## What to produce
Copy every line of the material below word for word, keeping each one unchanged.

(Dataset entries)
****************

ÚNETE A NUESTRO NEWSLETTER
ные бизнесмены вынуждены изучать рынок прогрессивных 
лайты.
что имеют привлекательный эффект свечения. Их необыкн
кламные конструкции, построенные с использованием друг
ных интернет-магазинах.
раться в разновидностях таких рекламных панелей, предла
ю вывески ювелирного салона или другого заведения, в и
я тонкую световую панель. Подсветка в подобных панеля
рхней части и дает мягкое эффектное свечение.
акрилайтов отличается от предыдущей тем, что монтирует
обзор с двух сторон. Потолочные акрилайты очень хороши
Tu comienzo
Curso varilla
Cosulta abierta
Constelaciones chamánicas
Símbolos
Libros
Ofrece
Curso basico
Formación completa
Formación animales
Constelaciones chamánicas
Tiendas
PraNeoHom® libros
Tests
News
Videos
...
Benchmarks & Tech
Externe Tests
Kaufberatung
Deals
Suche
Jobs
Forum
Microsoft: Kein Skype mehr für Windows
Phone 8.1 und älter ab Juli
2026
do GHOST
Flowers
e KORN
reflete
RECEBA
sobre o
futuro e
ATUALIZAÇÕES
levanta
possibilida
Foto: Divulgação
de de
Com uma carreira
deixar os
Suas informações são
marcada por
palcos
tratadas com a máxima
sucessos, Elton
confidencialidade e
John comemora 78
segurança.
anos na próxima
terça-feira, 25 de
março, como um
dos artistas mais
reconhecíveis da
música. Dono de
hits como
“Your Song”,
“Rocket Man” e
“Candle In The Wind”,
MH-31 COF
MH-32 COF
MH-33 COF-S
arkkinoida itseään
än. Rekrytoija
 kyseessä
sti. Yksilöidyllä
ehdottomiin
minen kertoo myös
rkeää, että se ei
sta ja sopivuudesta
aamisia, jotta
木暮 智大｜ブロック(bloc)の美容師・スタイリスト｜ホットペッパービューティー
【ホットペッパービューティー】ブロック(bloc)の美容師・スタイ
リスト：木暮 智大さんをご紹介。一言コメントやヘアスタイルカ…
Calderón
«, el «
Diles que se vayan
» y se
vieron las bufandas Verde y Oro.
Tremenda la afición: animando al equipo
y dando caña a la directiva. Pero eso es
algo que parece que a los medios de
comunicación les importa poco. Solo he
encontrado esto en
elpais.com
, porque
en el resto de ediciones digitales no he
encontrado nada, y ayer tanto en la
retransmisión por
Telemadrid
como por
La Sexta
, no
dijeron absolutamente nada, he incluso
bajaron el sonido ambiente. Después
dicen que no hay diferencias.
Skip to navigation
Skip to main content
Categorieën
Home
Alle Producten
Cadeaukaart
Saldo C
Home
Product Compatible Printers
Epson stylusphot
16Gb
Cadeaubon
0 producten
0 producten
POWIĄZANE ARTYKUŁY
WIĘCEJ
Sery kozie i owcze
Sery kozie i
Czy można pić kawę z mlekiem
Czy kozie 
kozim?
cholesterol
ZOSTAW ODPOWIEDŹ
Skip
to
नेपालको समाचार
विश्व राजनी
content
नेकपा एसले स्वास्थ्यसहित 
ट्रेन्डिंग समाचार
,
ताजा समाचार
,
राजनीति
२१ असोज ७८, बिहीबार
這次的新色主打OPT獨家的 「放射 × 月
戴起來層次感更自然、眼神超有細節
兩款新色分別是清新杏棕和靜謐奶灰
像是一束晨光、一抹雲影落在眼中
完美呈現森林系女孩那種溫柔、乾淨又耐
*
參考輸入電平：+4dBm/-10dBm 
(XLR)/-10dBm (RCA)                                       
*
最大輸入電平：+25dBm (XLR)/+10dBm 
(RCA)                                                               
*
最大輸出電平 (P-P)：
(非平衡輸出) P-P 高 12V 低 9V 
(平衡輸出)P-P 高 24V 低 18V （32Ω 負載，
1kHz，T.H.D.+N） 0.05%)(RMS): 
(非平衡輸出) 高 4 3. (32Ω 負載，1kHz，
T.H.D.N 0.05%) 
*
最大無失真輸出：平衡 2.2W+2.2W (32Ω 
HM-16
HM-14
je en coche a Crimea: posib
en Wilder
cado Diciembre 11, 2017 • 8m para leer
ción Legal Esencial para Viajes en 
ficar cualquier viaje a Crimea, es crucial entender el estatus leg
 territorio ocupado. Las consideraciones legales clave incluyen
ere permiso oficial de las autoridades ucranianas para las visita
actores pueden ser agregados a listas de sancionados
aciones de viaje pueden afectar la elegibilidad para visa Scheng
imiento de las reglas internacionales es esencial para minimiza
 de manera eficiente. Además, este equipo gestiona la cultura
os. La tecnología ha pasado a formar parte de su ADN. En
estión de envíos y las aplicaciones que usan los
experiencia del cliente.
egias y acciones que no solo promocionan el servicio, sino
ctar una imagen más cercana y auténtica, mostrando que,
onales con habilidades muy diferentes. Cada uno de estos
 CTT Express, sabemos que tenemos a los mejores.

****************

## Result for this exercise
ÚNETE A NUESTRO NEWSLETTER
ные бизнесмены вынуждены изучать рынок прогрессивных 
лайты.
что имеют привлекательный эффект свечения. Их необыкн
кламные конструкции, построенные с использованием друг
ных интернет-магазинах.
раться в разновидностях таких рекламных панелей, предла
ю вывески ювелирного салона или другого заведения, в и
я тонкую световую панель. Подсветка в подобных панеля
рхней части и дает мягкое эффектное свечение.
акрилайтов отличается от предыдущей тем, что монтирует
обзор с двух сторон. Потолочные акрилайты очень хороши
Tu comienzo
Curso varilla
Cosulta abierta
Constelaciones chamánicas
Símbolos
Libros
Ofrece
Curso basico
Formación completa
Formación animales
Constelaciones chamánicas
Tiendas
PraNeoHom® libros
Tests
News
Videos
...
Benchmarks & Tech
Externe Tests
Kaufberatung
Deals
Suche
Jobs
Forum
Microsoft: Kein Skype mehr für Windows
Phone 8.1 und älter ab Juli
2026
do GHOST
Flowers
e KORN
reflete
RECEBA
sobre o
futuro e
ATUALIZAÇÕES
levanta
possibilida
Foto: Divulgação
de de
Com uma carreira
deixar os
Suas informações são
marcada por
palcos
tratadas com a máxima
sucessos, Elton
confidencialidade e
John comemora 78
segurança.
anos na próxima
terça-feira, 25 de
março, como um
dos artistas mais
reconhecíveis da
música. Dono de
hits como
“Your Song”,
“Rocket Man” e
“Candle In The Wind”,
MH-31 COF
MH-32 COF
MH-33 COF-S
arkkinoida itseään
än. Rekrytoija
 kyseessä
sti. Yksilöidyllä
ehdottomiin
minen kertoo myös
rkeää, että se ei
sta ja sopivuudesta
aamisia, jotta
木暮 智大｜ブロック(bloc)の美容師・スタイリスト｜ホットペッパービューティー
【ホットペッパービューティー】ブロック(bloc)の美容師・スタイ
リスト：木暮 智大さんをご紹介。一言コメントやヘアスタイルカ…
Calderón
«, el «
Diles que se vayan
» y se
vieron las bufandas Verde y Oro.
Tremenda la afición: animando al equipo
y dando caña a la directiva. Pero eso es
algo que parece que a los medios de
comunicación les importa poco. Solo he
encontrado esto en
elpais.com
, porque
en el resto de ediciones digitales no he
encontrado nada, y ayer tanto en la
retransmisión por
Telemadrid
como por
La Sexta
, no
dijeron absolutamente nada, he incluso
bajaron el sonido ambiente. Después
dicen que no hay diferencias.
Skip to navigation
Skip to main content
Categorieën
Home
Alle Producten
Cadeaukaart
Saldo C
Home
Product Compatible Printers
Epson stylusphot
16Gb
Cadeaubon
0 producten
0 producten
POWIĄZANE ARTYKUŁY
WIĘCEJ
Sery kozie i owcze
Sery kozie i
Czy można pić kawę z mlekiem
Czy kozie 
kozim?
cholesterol
ZOSTAW ODPOWIEDŹ
Skip
to
नेपालको समाचार
विश्व राजनी
content
नेकपा एसले स्वास्थ्यसहित 
ट्रेन्डिंग समाचार
,
ताजा समाचार
,
राजनीति
२१ असोज ७८, बिहीबार
這次的新色主打OPT獨家的 「放射 × 月
戴起來層次感更自然、眼神超有細節
兩款新色分別是清新杏棕和靜謐奶灰
像是一束晨光、一抹雲影落在眼中
完美呈現森林系女孩那種溫柔、乾淨又耐
*
參考輸入電平：+4dBm/-10dBm 
(XLR)/-10dBm (RCA)                                       
*
最大輸入電平：+25dBm (XLR)/+10dBm 
(RCA)                                                               
*
最大輸出電平 (P-P)：
(非平衡輸出) P-P 高 12V 低 9V 
(平衡輸出)P-P 高 24V 低 18V （32Ω 負載，
1kHz，T.H.D.+N） 0.05%)(RMS): 
(非平衡輸出) 高 4 3. (32Ω 負載，1kHz，
T.H.D.N 0.05%) 
*
最大無失真輸出：平衡 2.2W+2.2W (32Ω 
HM-16
HM-14
je en coche a Crimea: posib
en Wilder
cado Diciembre 11, 2017 • 8m para leer
ción Legal Esencial para Viajes en 
ficar cualquier viaje a Crimea, es crucial entender el estatus leg
 territorio ocupado. Las consideraciones legales clave incluyen
ere permiso oficial de las autoridades ucranianas para las visita
actores pueden ser agregados a listas de sancionados
aciones de viaje pueden afectar la elegibilidad para visa Scheng
imiento de las reglas internacionales es esencial para minimiza
 de manera eficiente. Además, este equipo gestiona la cultura
os. La tecnología ha pasado a formar parte de su ADN. En
estión de envíos y las aplicaciones que usan los
experiencia del cliente.
egias y acciones que no solo promocionan el servicio, sino
ctar una imagen más cercana y auténtica, mostrando que,
onales con habilidades muy diferentes. Cada uno de estos
 CTT Express, sabemos que tenemos a los mejores.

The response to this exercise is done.